Another aspect of the woodwasp pathology that Bordeaux hopes to understand is the risk it poses to Southern pines. Collaborating with Kamal Gandhi, a Warnell School forest entomologist, he is using genetic biomarkers he developed to assess the susceptibility of six Southern pine species to Sirex.
"Ultimately we hope to be able to offer landowners information as to which pine species they could plant to reduce potential mortality in their stands," Bordeaux said.
"Michael is absolutely deserving of the USDA-NIFA fellowship," Gandhi said, "as he has demonstrated the scholarship, intellect and tenacity to tackle such a complex project that encompasses many fields on an important forest insect. I have been privileged to be a part of Michael's graduate career at UGA, and this fellowship will allow him to grow as a scientist and achieve his career goals."
Bordeaux also is using funding from the project to expand general knowledge of insect venoms.

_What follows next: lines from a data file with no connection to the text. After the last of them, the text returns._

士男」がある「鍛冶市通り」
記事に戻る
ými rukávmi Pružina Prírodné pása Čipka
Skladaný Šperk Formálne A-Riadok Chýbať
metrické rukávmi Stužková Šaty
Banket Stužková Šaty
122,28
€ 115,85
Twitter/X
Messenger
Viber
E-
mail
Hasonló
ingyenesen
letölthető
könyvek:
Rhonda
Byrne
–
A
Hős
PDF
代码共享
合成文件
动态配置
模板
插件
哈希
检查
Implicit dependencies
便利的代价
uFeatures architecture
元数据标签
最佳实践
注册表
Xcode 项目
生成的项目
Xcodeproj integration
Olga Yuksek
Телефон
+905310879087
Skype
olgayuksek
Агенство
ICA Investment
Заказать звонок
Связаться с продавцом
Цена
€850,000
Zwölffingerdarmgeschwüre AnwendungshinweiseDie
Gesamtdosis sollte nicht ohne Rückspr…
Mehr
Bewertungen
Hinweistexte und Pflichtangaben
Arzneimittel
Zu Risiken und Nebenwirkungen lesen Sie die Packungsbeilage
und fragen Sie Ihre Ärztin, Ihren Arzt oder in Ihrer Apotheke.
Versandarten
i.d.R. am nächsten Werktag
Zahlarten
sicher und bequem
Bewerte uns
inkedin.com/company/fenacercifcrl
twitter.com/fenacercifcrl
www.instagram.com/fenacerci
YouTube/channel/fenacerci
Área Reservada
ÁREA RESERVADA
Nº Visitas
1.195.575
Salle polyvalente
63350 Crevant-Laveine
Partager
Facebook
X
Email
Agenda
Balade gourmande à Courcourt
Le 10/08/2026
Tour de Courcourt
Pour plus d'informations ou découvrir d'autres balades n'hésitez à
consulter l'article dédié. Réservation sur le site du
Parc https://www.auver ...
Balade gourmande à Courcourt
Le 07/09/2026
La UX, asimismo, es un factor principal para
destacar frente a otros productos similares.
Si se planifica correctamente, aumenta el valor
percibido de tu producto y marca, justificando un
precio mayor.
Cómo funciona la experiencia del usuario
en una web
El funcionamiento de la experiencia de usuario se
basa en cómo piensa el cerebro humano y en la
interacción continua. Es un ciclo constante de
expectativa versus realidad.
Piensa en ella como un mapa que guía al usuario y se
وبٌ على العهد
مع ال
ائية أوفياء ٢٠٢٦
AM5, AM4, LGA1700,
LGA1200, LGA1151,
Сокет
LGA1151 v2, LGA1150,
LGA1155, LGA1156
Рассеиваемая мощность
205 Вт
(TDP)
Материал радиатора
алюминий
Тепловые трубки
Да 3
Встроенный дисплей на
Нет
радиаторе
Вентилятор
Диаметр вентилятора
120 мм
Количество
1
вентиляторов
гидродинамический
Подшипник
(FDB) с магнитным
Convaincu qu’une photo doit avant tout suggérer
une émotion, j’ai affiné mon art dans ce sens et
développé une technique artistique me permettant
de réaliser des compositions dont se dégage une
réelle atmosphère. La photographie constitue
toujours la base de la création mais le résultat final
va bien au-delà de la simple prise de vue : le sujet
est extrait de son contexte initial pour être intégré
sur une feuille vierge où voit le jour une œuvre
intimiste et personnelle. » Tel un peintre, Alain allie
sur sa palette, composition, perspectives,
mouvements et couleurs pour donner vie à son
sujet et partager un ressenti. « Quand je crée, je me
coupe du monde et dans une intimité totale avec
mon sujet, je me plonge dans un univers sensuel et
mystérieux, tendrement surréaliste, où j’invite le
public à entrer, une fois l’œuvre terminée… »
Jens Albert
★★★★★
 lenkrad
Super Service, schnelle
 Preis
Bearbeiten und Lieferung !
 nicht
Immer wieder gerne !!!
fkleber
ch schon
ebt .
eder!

"Our knowledge of hymenopteran venoms has been limited until now to one major suborder," he said. "There has been no sequence information available for the second branch of the order Hymenoptera, the Symphyta, to which Sirex belongs. We are filling this gap of knowledge by sequencing genes expressed in the venom glands of Sirex noctilio. In addition to helping us identify the active principal in the woodwasp venom, this information will benefit future studies in comparative genomics of the entire Hymenopteran family, which includes bees, ants and wasps."
Bordeaux said work on this project satisfies many of his own highest values for science.
"I think everyone wants a problem that uncovers basic knowledge while simultaneously identifying solutions to real world problems," he said. "Additionally, because the Sirex problem touches so many disciplines, it has allowed me to train in microscopy, microbiology, entomology, molecular biology, biochemistry and plant pathology. I then get to pass this training on to undergraduates, hopefully to stimulate their interest as well."
AFRI, NIFA's competitive grant program, was established under the 2008 farm bill to fund research in critical areas of plant and animal health, agriculture and renewable energy.